*** Material supplied Section Begins ***

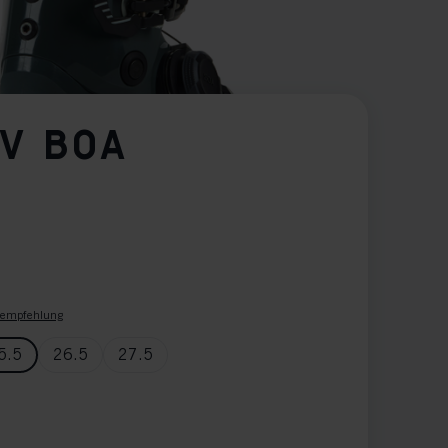
LV BOA
empfehlung
5.5
26.5
27.5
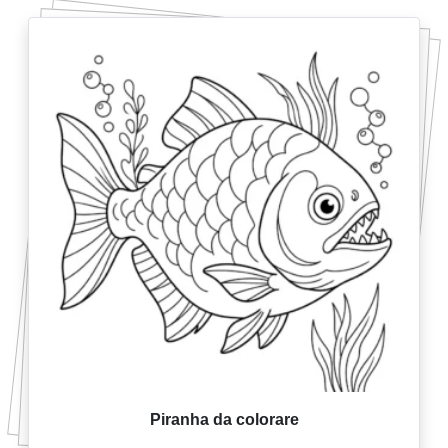
Piranha da colorare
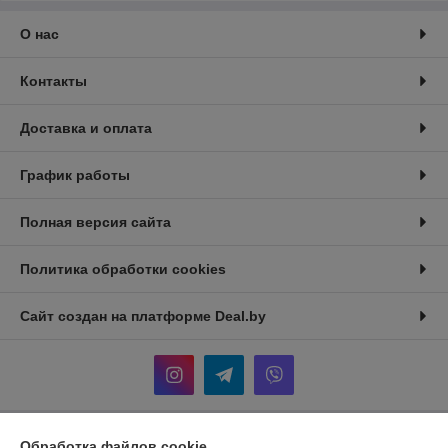
О нас
Контакты
Доставка и оплата
График работы
Полная версия сайта
Политика обработки cookies
Сайт создан на платформе Deal.by
Обработка файлов cookie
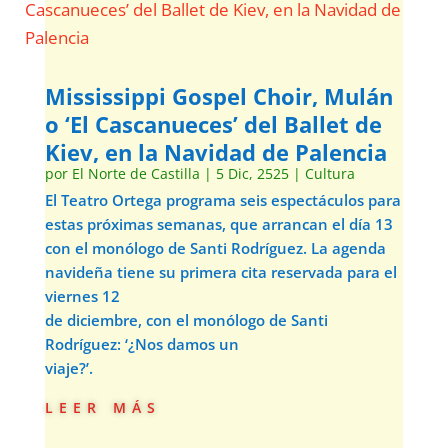
Mississippi Gospel Choir, Mulán
o ‘El Cascanueces’ del Ballet de
Kiev, en la Navidad de Palencia
por
El Norte de Castilla
|
5 Dic, 2525
|
Cultura
El Teatro Ortega programa seis espectáculos para
estas próximas semanas, que arrancan el día 13
con el monólogo de Santi Rodríguez. La agenda
navideña tiene su primera cita reservada para el
viernes 12
de diciembre, con el monólogo de Santi
Rodríguez: ‘¿Nos damos un
viaje?’.
leer más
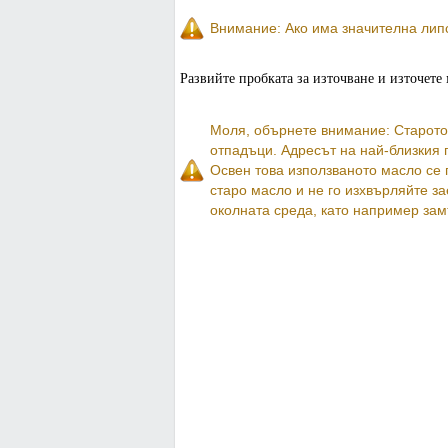
Внимание: Ако има значителна липс
Развийте пробката за източване и източете 
Моля, обърнете внимание: Старото 
отпадъци. Адресът на най-близкия 
Освен това използваното масло се 
старо масло и не го изхвърляйте з
околната среда, като например зам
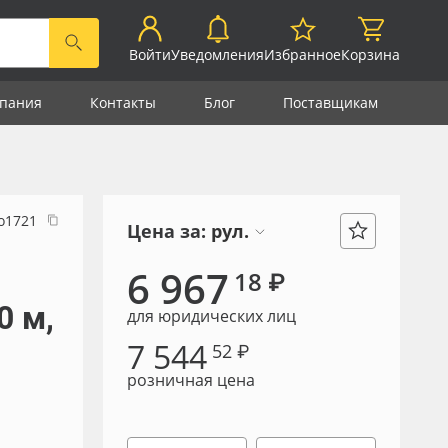
Войти
Уведомления
Избранное
Корзина
пания
Контакты
Блог
Поставщикам
о1721
Цена за:
рул.
6 967
18 ₽
0 м,
для юридических лиц
7 544
52 ₽
розничная цена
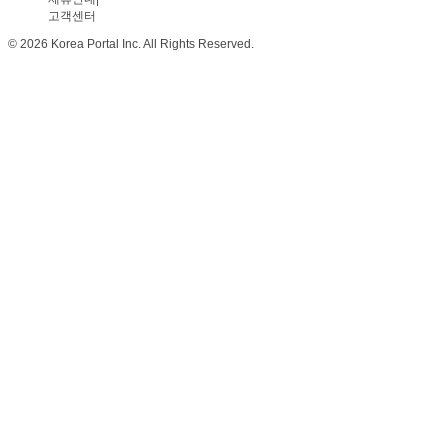
고객센터
© 2026 Korea Portal Inc. All Rights Reserved.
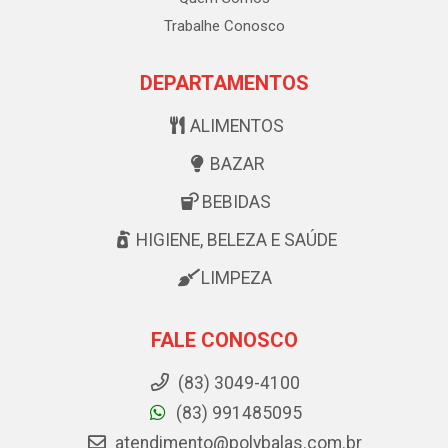
Trabalhe Conosco
DEPARTAMENTOS
ALIMENTOS
BAZAR
BEBIDAS
HIGIENE, BELEZA E SAÚDE
LIMPEZA
FALE CONOSCO
(83) 3049-4100
(83) 991485095
atendimento@polybalas.com.br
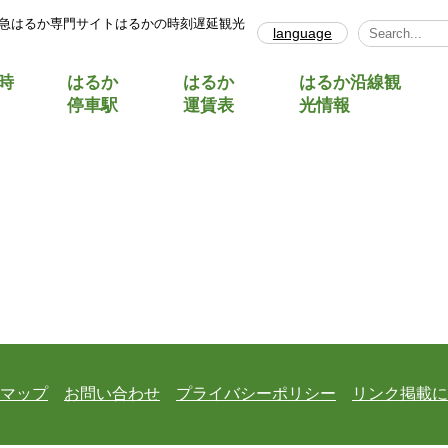
急はるか専門サイトはるかの時刻遅延観光
language
Select Lang
時
はるか
はるか
はるか沿線観
停車駅
運賃表
光情報
マップ
お問い合わせ
プライバシーポリシー
リンク掲載に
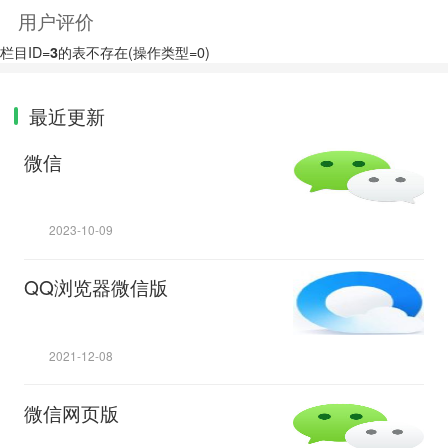
用户评价
栏目ID=
3
的表不存在(操作类型=0)
最近更新
微信
2023-10-09
QQ浏览器微信版
2021-12-08
微信网页版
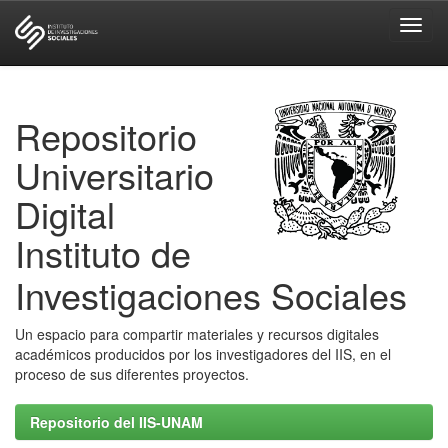
Skip
navigation
Repositorio
Universitario
Digital
Instituto de
Investigaciones Sociales
Un espacio para compartir materiales y recursos digitales
académicos producidos por los investigadores del IIS, en el
proceso de sus diferentes proyectos.
Repositorio del IIS-UNAM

*** Material supplied Section Ends ***

What to produce: The required output is each record above, reproduced exactly, without its pictures.

Output of the exercise:
LV BOA
empfehlung
5.5
26.5
27.5
Piranha da colorare
О нас
Контакты
Доставка и оплата
График работы
Полная версия сайта
Политика обработки cookies
Сайт создан на платформе Deal.by
Обработка файлов cookie
Mississippi Gospel Choir, Mulán
o ‘El Cascanueces’ del Ballet de
Kiev, en la Navidad de Palencia
por
El Norte de Castilla
|
5 Dic, 2525
|
Cultura
El Teatro Ortega programa seis espectáculos para
estas próximas semanas, que arrancan el día 13
con el monólogo de Santi Rodríguez. La agenda
navideña tiene su primera cita reservada para el
viernes 12
de diciembre, con el monólogo de Santi
Rodríguez: ‘¿Nos damos un
viaje?’.
leer más
Внимание: Ако има значителна липс
Развийте пробката за източване и източете 
Моля, обърнете внимание: Старото 
отпадъци. Адресът на най-близкия 
Освен това използваното масло се 
старо масло и не го изхвърляйте з
околната среда, като например зам
Войти
Уведомления
Избранное
Корзина
пания
Контакты
Блог
Поставщикам
о1721
Цена за:
рул.
6 967
18 ₽
0 м,
для юридических лиц
7 544
52 ₽
розничная цена
고객센터
© 2026 Korea Portal Inc. All Rights Reserved.
Trabalhe Conosco
DEPARTAMENTOS
ALIMENTOS
BAZAR
BEBIDAS
HIGIENE, BELEZA E SAÚDE
LIMPEZA
FALE CONOSCO
(83) 3049-4100
(83) 991485095
atendimento@polybalas.com.br
急はるか専門サイトはるかの時刻遅延観光
language
Select Lang
時
はるか
はるか
はるか沿線観
停車駅
運賃表
光情報
マップ
お問い合わせ
プライバシーポリシー
リンク掲載に
用户评价
栏目ID=
3
的表不存在(操作类型=0)
最近更新
微信
2023-10-09
QQ浏览器微信版
2021-12-08
微信网页版
Skip
navigation
Repositorio
Universitario
Digital
Instituto de
Investigaciones Sociales
Un espacio para compartir materiales y recursos digitales
académicos producidos por los investigadores del IIS, en el
proceso de sus diferentes proyectos.
Repositorio del IIS-UNAM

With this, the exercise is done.